For Newton and the other intellectuals of the day, God also had another aspect entirely. Not only had He created the universe and designed every last feature of every single object within it, not only did He continue to supervise His domain with an all-seeing, ever-vigilant eye. God was not merely a creator but a particular kind of creator. God was a mathematician.

That was new. The Greeks had exalted mathematical knowledge above all others, but their gods had other concerns. Zeus was too busy chasing Hera to sit down with compass and ruler. Greek thinkers valued mathematics so highly for aesthetic and philosophical reasons, not religious ones. The great virtue of mathematics was that its truths alone were certain and inevitable—in any conceivable universe, a straight line is the shortest distance between two points, and so on.8 In the Greek way of thinking, all other facts stood on shakier ground. A mountain might be precisely 10,257 feet tall, but it could just as well have been a foot higher or lower. To the Greeks, historical facts seemed contingent, too. Darius was king of the Persians, but he might have drowned as a young boy and never come to the throne at all. Even the facts of science had an accidental feel. Sugar is sweet, but there seemed no particular reason it could not have tasted sour. Only the truths of mathematics seemed tamper-proof. Not even God could make a circle with corners.

Seventeenth-century thinkers rejected the Greeks’ distinction between truths that have to be—two and two make four—and truths that happen to be—gold is soft and easy to scratch. Since every facet of the universe reflected a choice made by God, chance had no role in the universe. The world was rational and orderly. “It just so happens” was impossible.

But the seventeenth century found its own reasons for regarding mathematics as the highest form of knowledge. The huge excitement among the new scientists was the discovery that the abstract mathematics that the Greeks had esteemed for its own sake turned out in fact to describe the physical world, both on Earth and in the heavens. On the face of it this was absurd. You might as well expect to hear that a newly discovered island had proved to be a perfect circle or a newfound mountain an exact pyramid.

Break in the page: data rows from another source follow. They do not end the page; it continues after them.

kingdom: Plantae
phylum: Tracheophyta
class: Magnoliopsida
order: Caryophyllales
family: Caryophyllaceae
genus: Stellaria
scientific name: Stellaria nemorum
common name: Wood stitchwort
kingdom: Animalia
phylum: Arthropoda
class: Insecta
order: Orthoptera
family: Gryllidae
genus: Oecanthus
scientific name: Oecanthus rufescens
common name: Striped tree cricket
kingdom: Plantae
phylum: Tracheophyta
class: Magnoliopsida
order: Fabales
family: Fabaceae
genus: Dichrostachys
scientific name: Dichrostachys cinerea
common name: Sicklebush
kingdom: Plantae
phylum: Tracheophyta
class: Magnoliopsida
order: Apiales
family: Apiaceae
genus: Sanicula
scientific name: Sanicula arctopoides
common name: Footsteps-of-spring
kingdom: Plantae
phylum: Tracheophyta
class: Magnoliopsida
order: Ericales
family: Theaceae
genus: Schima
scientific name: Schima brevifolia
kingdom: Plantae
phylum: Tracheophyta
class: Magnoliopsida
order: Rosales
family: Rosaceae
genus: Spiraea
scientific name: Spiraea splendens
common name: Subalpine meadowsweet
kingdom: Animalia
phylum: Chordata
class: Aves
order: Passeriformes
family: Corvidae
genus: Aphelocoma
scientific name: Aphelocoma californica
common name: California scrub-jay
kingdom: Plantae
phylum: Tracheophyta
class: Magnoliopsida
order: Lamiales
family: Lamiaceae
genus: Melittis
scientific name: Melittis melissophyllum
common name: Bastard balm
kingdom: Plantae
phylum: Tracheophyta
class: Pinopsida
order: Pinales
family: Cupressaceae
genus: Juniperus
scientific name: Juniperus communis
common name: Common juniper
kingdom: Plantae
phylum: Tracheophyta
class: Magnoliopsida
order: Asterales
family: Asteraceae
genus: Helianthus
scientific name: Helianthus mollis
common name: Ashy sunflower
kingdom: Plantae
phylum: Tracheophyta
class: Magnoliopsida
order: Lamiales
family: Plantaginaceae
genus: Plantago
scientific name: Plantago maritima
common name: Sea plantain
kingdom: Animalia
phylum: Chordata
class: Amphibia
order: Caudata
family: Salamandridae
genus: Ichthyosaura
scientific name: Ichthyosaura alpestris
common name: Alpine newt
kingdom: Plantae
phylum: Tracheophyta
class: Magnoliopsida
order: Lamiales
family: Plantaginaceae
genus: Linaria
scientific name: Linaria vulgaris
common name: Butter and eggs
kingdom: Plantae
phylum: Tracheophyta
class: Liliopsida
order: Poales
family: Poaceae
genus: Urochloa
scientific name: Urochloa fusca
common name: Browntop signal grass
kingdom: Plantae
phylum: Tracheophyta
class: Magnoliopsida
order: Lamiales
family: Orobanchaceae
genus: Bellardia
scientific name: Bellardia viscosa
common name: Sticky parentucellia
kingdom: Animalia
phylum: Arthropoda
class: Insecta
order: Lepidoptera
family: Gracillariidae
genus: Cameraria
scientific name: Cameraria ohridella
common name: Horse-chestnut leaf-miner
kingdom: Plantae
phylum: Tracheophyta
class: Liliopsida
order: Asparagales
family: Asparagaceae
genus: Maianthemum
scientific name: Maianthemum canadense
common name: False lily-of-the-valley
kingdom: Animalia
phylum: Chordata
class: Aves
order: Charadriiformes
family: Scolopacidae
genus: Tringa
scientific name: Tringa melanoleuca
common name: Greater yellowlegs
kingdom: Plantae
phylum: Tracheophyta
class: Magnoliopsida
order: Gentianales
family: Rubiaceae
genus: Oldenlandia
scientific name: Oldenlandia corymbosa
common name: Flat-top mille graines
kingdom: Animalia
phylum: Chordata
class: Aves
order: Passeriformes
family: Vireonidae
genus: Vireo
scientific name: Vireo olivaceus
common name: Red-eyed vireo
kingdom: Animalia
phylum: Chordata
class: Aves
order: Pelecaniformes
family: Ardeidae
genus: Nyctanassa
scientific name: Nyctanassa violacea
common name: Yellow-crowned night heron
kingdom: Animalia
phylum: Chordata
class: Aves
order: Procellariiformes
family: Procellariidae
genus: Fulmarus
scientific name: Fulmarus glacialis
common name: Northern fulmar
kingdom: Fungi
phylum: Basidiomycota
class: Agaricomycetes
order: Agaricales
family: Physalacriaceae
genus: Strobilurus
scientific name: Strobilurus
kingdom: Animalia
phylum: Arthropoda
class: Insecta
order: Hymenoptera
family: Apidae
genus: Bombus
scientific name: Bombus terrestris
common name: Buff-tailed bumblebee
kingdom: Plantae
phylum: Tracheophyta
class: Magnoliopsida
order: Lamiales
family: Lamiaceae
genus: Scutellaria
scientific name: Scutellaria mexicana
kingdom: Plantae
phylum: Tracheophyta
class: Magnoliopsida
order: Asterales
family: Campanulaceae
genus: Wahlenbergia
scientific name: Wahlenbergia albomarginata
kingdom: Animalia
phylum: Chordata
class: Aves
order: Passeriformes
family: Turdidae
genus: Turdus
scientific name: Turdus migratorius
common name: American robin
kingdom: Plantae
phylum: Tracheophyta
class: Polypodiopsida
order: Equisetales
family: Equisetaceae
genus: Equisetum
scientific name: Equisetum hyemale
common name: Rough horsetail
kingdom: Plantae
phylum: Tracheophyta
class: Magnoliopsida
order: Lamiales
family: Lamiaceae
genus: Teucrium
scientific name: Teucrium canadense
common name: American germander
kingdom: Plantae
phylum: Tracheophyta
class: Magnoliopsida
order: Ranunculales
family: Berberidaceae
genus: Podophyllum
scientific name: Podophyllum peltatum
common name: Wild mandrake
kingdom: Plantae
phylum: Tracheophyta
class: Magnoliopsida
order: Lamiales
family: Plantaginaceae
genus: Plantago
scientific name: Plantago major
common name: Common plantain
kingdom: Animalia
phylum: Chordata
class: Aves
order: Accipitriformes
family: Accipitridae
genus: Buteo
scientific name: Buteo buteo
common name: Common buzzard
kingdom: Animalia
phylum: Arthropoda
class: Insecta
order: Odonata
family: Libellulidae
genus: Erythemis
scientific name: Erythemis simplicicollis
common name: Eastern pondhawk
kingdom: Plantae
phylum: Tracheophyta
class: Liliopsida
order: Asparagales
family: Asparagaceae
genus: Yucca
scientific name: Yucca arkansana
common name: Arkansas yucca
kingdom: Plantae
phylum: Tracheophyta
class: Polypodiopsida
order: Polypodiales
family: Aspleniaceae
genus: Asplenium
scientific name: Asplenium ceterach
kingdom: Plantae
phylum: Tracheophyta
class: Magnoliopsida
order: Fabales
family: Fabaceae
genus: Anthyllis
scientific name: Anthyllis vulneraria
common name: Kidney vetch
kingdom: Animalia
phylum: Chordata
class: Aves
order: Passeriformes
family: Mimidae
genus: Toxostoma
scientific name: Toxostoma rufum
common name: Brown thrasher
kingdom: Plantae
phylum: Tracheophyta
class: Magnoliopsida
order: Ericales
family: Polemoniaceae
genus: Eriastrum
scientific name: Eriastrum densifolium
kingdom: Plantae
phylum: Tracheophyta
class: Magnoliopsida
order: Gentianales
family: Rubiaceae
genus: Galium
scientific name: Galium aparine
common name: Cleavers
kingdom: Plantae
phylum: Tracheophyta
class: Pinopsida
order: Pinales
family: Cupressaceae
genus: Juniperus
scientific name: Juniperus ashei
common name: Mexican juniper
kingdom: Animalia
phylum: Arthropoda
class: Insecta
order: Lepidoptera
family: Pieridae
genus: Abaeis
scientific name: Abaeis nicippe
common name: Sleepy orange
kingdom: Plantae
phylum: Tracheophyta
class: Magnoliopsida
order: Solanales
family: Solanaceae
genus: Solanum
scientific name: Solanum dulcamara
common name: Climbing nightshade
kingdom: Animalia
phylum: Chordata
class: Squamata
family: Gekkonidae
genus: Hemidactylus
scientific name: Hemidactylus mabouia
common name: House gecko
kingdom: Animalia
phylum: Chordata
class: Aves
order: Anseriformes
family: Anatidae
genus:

Sometime around 300 B.C., Euclid and his fellow geometers had explored the different shapes you get if you slice a cone with a knife. Cut straight across and you get a circle; at an angle and you get an ellipse; parallel to one side, a parabola. Euclid had studied circles, ellipses, and parabolas because he found them beautiful, not useful. (In the Greek world, where manual labor was the domain of slaves, to label an idea “useful” would have been to sully it. Even to work as a tradesman or a shopkeeper was contemptible; Plato proposed that a free man who took such a job be subject to arrest.)


Nineteen centuries later, Galileo found the laws that govern falling objects on Earth. After he showed the way, the discoveries came in a flood. Rocks thrown in the air and arrows shot from a bow travel in parabolas, and comets and planets move along ellipses exactly as if a colossal diagram from Euclid had been set among the stars. The universe had been meticulously arranged, Galileo and Kepler and Newton demonstrated, and the arrangement was the work of a brilliant geometer.

Then came an amazing leap. It was not simply that one aspect of nature or another followed mathematical law; mathematics governed every aspect of the cosmos, from a pencil falling off a table to a planet wandering among the stars. Galileo and the other seventeenth-century giants discovered a few golden threads and inferred the existence of a broad and gorgeous tapestry.

If God was a mathematician, it went without saying that He was the most skilled of all mathematicians. And since nature’s laws are God’s handiwork, they must necessarily be flawless—few in number, compact, elegant, and perfectly meshed with one another. “It is ye perfection of God’s works that they are all done with ye greatest simplicity,” Isaac Newton declared. “He is ye God of order and not of confusion.”

The primary mission that seventeenth-century science set itself was to find His laws. The problem was that someone would first have to invent a new kind of mathematics.